I'm trying to understand how in Hartree-Fock-Bogoliubov (HFB) or BCS theory we can write a product of creation/annihilation operators as single-particle densities under the guise of "Wick's theorem".
In this set of slides, on slide no. 20 (and I've seen this in many many, many papers) the author makes the claim $c_a^\dagger c_b = \rho_{ba} + :c_a^\dagger c_b:$, invoking Wick's theorem, where $\rho_{ba} \equiv \left.\langle\Phi\right| c_a^\dagger c_b\left|\Phi\rangle\right.$. Essentially, the Wick contraction of $c_a^\dagger c_b$ is equal to $\rho_{ba}$. I'd like to put this on firm footing. My two questions are:
- How do we know the contraction $\langle c_a^\dagger c_b \rangle = \rho_{ba}$?
- Given #1, the normal ordered product $:c_a^\dagger c_b:$ must be 0 in the state $\left|\Phi\rangle\right.$ by definition. Are we free to choose "normal-ordering" with respect to any state we like?
That is, can we say $c_a^\dagger c_b$ is normal-ordered with respect to the vacuum $\left|-\rangle\right.$, so $\langle c_a^\dagger c_b \rangle$ should be 0 there but isn't normal-ordered with respect to the state $\left|\Phi\rangle\right.$ where $c^\dagger_a c_b \ne :c^\dagger_a c_b:$ (whatever $:c^\dagger_a c_b:$ actually is)?

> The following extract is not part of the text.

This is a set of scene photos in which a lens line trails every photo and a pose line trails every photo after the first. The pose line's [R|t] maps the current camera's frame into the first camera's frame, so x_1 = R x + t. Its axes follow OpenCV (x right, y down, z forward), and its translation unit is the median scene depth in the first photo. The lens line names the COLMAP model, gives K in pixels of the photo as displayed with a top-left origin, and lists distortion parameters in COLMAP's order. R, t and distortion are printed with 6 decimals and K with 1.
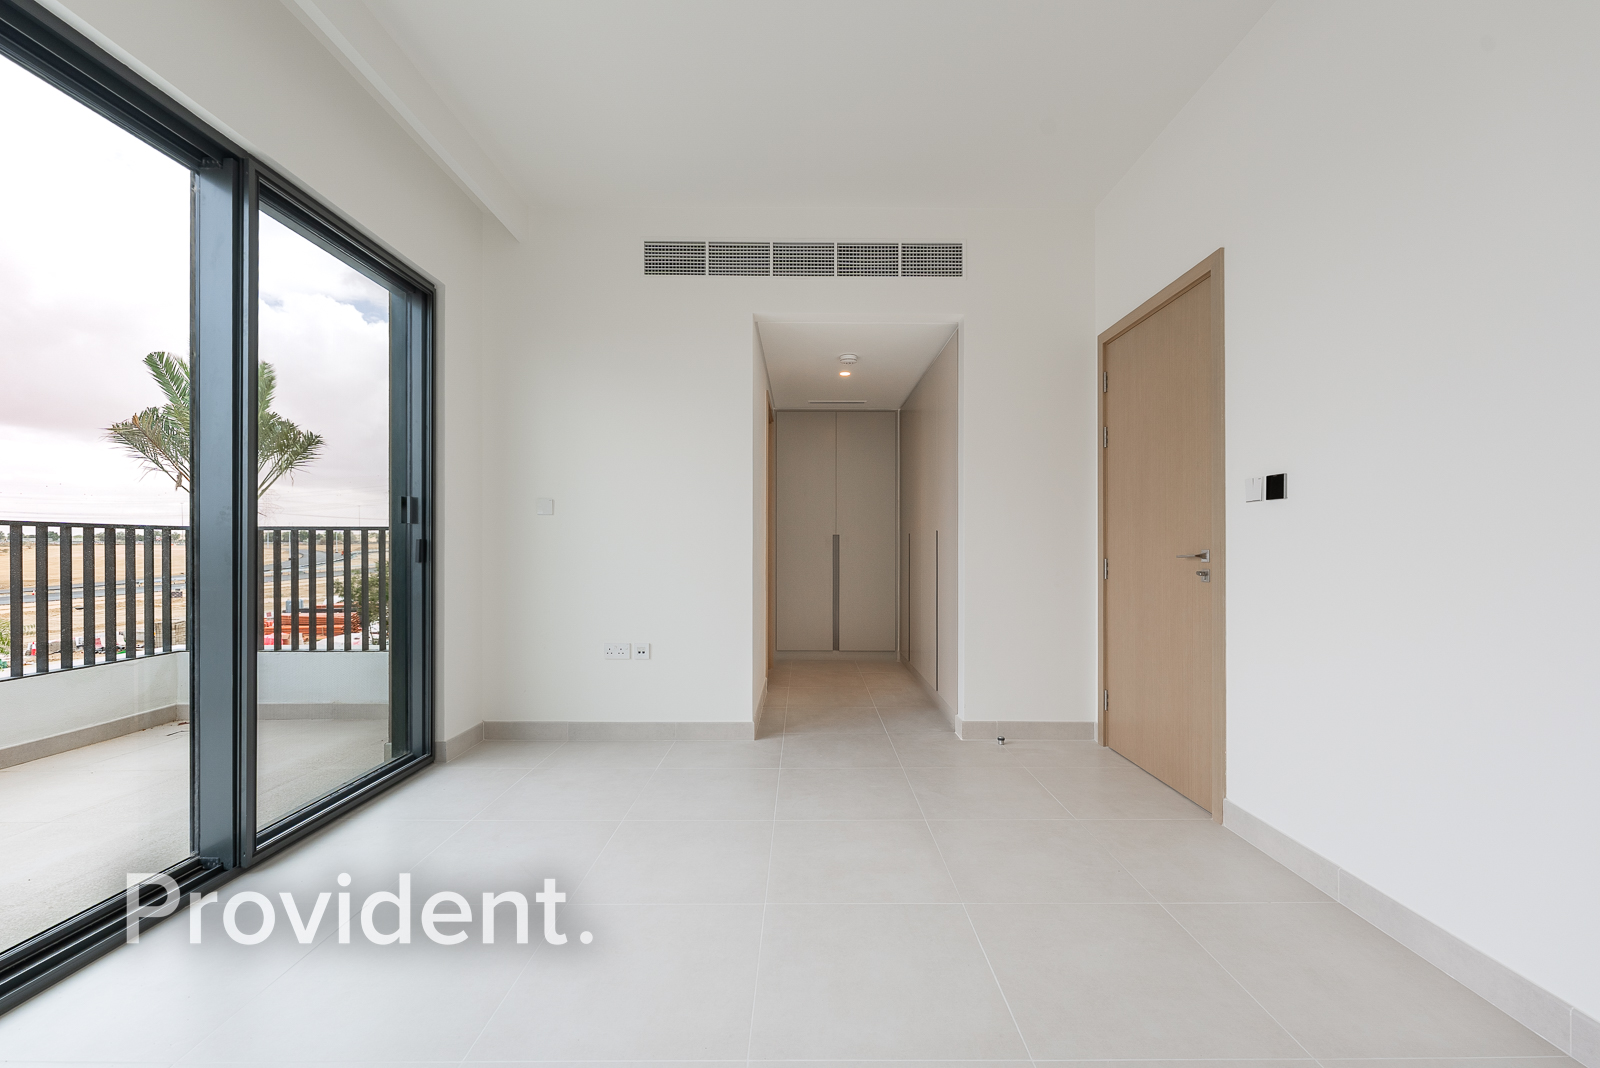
lens RADIAL K [[648.8, 0, 804.9], [0, 648.8, 547.9], [0, 0, 1]] dist [0.003041, 0.000355]
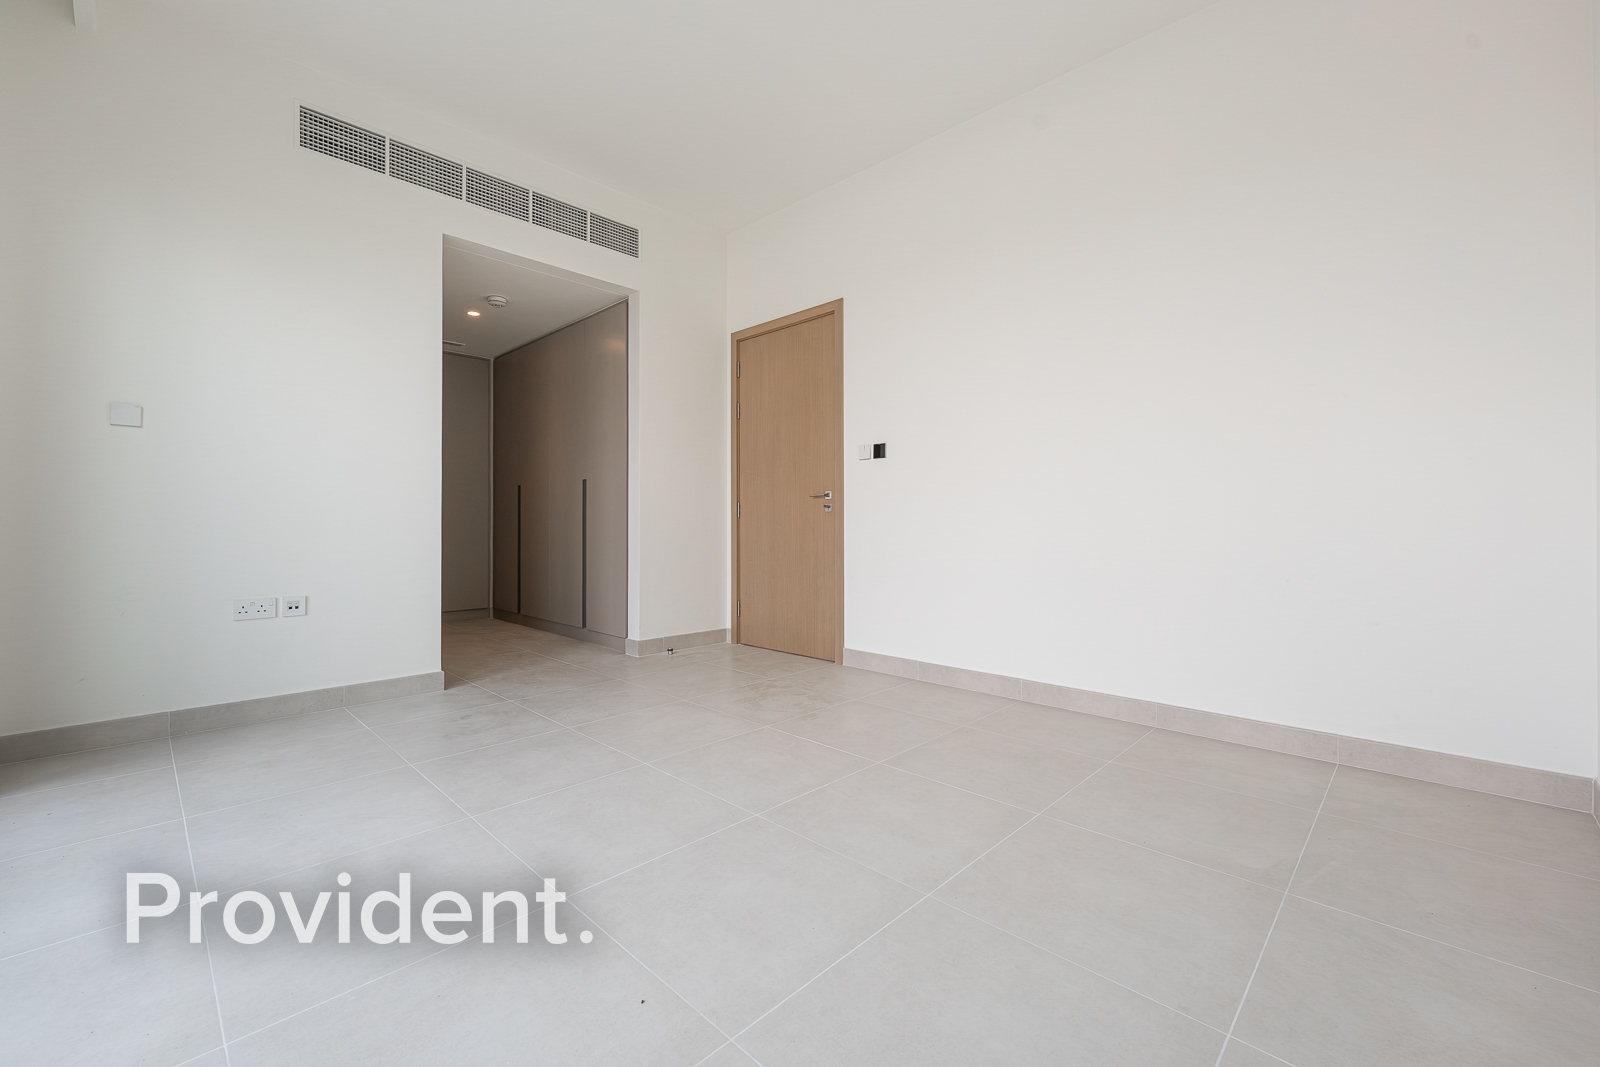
lens RADIAL K [[648.8, 0, 801.8], [0, 648.8, 522.5], [0, 0, 1]] dist [0.003041, 0.000355]
pose [[0.706393, -0.004218, 0.707807, -0.380572], [0.003096, 0.999991, 0.002870, 0.053984], [-0.707813, 0.000164, 0.706400, -0.028052]]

Is there a way to prove that some combination $c_a^\dagger c_b$, $c_a c_b$, etc. always has a vanishing normal-ordered product (I think I can show this with Boguliubov quasiparticles in this case)?
If we have the freedom of #2, then #1 is trivial without having to calculate anything, since $$ \rho_{ba} = \left.\langle\Phi\right| c_a^\dagger c_b\left|\Phi\rangle\right. = \left.\langle\Phi\right| \langle c_a^\dagger c_b \rangle + :c_a^\dagger c_b:\left|\Phi\rangle\right. = \langle c_a^\dagger c_b \rangle. $$
From there we can do the more general decomposition $$\left.\langle\Phi\right| c_a^\dagger c_b^\dagger c_d c_c \left|\Phi\rangle\right. = \rho_{ca} \rho_{db} - \rho_{da}\rho_{cb} + \kappa_{ba}^* \kappa_{cd},$$
where $\kappa_{ba} = \left.\langle\Phi\right| c_a c_b \left|\Phi\rangle\right.$, using Wick's theorem.